Job
When you reach the line containing "อีเมล: contact@eef.or.th (ติดต่อ-ประสานงาน)" in the entries below, start writing out each line exactly, and stop after the line containing "Conforama, tu tienda".

Supplied data
┏━━

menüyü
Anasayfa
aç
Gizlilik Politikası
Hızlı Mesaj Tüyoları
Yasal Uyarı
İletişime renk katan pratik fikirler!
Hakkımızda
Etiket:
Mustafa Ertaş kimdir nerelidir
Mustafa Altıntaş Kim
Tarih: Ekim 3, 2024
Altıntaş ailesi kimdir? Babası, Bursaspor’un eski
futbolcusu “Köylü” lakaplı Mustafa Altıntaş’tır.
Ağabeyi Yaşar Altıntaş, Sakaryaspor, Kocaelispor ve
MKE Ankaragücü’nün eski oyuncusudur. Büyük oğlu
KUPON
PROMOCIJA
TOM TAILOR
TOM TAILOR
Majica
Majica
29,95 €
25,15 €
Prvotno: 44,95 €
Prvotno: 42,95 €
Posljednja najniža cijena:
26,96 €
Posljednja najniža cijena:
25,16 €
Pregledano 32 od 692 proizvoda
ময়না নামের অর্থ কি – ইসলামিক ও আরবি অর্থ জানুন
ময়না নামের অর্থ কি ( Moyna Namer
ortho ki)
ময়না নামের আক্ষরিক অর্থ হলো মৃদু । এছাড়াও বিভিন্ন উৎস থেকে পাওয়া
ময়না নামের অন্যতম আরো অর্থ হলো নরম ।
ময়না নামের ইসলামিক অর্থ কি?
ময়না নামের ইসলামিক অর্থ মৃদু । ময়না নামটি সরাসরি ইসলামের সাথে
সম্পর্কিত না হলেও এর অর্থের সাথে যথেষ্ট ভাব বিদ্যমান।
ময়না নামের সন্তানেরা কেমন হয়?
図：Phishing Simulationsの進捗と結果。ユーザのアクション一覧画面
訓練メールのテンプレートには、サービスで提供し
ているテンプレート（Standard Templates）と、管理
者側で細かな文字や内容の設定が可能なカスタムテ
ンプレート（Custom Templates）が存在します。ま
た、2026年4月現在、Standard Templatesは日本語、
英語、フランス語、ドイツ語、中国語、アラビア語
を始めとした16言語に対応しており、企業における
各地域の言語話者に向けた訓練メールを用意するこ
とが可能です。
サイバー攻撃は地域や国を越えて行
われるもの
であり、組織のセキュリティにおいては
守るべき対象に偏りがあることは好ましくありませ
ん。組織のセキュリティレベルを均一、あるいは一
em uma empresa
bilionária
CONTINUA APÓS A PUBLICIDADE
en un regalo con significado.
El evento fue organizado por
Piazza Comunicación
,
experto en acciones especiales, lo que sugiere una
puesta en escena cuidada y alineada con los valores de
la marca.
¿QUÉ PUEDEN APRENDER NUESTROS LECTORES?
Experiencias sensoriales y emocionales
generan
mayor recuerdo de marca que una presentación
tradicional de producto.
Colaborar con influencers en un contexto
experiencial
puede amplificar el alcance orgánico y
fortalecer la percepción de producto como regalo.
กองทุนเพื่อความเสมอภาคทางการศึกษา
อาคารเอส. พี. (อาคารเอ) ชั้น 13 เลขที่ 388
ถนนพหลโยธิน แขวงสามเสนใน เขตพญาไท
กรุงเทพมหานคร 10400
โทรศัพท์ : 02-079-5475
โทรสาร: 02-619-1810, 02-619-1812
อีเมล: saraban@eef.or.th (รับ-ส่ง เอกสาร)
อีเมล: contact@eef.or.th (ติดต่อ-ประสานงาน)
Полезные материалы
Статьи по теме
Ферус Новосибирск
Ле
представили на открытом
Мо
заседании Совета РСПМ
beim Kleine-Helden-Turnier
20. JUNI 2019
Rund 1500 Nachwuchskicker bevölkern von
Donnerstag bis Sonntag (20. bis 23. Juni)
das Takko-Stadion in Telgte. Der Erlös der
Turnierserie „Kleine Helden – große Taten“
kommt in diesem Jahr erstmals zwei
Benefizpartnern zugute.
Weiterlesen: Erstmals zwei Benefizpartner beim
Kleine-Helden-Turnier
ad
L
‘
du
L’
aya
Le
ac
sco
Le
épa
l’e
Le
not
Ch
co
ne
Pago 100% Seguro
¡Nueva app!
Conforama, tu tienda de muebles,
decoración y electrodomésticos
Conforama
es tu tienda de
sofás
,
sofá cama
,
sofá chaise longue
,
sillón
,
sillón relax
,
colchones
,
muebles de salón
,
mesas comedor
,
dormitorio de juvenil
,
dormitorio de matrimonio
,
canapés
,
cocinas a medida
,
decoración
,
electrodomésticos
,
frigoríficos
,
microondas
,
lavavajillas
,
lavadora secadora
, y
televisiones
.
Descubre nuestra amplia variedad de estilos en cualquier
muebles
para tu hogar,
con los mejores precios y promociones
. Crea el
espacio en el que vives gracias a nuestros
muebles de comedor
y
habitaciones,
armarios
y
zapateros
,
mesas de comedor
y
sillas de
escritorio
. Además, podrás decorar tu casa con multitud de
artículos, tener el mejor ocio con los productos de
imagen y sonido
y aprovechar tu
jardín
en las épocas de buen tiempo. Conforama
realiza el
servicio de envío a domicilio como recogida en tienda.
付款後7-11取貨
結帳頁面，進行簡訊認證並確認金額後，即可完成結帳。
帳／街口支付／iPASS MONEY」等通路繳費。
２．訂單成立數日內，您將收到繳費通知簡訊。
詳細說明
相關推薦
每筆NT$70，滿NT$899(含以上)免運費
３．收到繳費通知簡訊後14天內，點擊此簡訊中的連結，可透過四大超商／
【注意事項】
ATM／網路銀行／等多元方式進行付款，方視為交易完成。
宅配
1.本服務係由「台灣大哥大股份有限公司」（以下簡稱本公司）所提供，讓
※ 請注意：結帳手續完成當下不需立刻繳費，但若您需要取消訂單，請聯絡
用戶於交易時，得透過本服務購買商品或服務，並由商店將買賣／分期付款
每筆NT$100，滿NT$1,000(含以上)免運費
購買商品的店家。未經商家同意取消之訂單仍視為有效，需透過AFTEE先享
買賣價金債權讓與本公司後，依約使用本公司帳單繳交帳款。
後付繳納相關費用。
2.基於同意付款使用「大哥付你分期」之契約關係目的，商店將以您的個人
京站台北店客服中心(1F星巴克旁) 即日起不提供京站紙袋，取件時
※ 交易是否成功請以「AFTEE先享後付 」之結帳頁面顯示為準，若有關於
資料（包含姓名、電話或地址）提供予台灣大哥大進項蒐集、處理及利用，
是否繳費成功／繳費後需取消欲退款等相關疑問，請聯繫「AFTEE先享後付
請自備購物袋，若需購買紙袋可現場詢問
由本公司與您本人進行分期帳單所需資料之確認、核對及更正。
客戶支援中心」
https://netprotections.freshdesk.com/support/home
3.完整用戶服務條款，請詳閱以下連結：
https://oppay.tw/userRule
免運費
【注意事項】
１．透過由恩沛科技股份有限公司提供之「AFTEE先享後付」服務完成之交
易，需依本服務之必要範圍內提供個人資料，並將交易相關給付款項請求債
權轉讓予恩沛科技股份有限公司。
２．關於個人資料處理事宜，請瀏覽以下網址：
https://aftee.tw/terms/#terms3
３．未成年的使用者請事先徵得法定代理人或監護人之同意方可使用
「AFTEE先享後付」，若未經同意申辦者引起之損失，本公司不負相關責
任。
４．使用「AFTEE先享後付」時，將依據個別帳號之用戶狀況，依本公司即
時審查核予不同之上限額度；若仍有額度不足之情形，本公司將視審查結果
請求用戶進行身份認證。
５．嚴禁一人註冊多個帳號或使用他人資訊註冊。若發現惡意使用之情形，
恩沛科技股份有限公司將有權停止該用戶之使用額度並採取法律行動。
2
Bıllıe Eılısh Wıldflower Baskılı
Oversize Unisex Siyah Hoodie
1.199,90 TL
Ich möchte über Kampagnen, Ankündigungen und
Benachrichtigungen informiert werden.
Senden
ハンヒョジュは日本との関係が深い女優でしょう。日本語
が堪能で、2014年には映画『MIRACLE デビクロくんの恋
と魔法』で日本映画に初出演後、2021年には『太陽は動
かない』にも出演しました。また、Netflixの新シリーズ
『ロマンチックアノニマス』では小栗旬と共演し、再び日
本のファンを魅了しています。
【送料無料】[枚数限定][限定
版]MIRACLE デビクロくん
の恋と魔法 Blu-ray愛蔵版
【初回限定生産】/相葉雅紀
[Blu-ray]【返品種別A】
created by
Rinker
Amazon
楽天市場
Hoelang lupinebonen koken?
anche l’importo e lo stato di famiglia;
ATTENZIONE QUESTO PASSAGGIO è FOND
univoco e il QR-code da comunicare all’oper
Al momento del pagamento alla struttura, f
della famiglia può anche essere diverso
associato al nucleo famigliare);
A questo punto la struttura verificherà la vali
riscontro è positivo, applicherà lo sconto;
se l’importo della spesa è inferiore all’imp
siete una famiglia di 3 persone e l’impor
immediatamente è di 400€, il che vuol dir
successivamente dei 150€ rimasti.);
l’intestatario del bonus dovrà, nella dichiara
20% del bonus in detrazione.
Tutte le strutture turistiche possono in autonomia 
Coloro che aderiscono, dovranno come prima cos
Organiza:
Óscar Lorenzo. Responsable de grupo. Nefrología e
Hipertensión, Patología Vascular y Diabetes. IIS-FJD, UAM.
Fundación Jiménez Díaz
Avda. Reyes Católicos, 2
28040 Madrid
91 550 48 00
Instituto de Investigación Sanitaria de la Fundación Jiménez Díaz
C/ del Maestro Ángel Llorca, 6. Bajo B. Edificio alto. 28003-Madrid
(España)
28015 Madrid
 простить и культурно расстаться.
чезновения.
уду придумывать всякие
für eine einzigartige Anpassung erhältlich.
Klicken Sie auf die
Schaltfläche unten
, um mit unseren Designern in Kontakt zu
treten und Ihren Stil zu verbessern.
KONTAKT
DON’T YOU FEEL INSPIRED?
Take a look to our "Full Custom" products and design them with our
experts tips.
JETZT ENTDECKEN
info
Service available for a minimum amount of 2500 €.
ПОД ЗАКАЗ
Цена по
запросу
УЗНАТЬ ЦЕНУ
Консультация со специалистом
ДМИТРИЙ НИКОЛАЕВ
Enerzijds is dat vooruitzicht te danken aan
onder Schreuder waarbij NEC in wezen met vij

┗━━

Answer to the problem
อีเมล: contact@eef.or.th (ติดต่อ-ประสานงาน)
Полезные материалы
Статьи по теме
Ферус Новосибирск
Ле
представили на открытом
Мо
заседании Совета РСПМ
beim Kleine-Helden-Turnier
20. JUNI 2019
Rund 1500 Nachwuchskicker bevölkern von
Donnerstag bis Sonntag (20. bis 23. Juni)
das Takko-Stadion in Telgte. Der Erlös der
Turnierserie „Kleine Helden – große Taten“
kommt in diesem Jahr erstmals zwei
Benefizpartnern zugute.
Weiterlesen: Erstmals zwei Benefizpartner beim
Kleine-Helden-Turnier
ad
L
‘
du
L’
aya
Le
ac
sco
Le
épa
l’e
Le
not
Ch
co
ne
Pago 100% Seguro
¡Nueva app!
Conforama, tu tienda de muebles,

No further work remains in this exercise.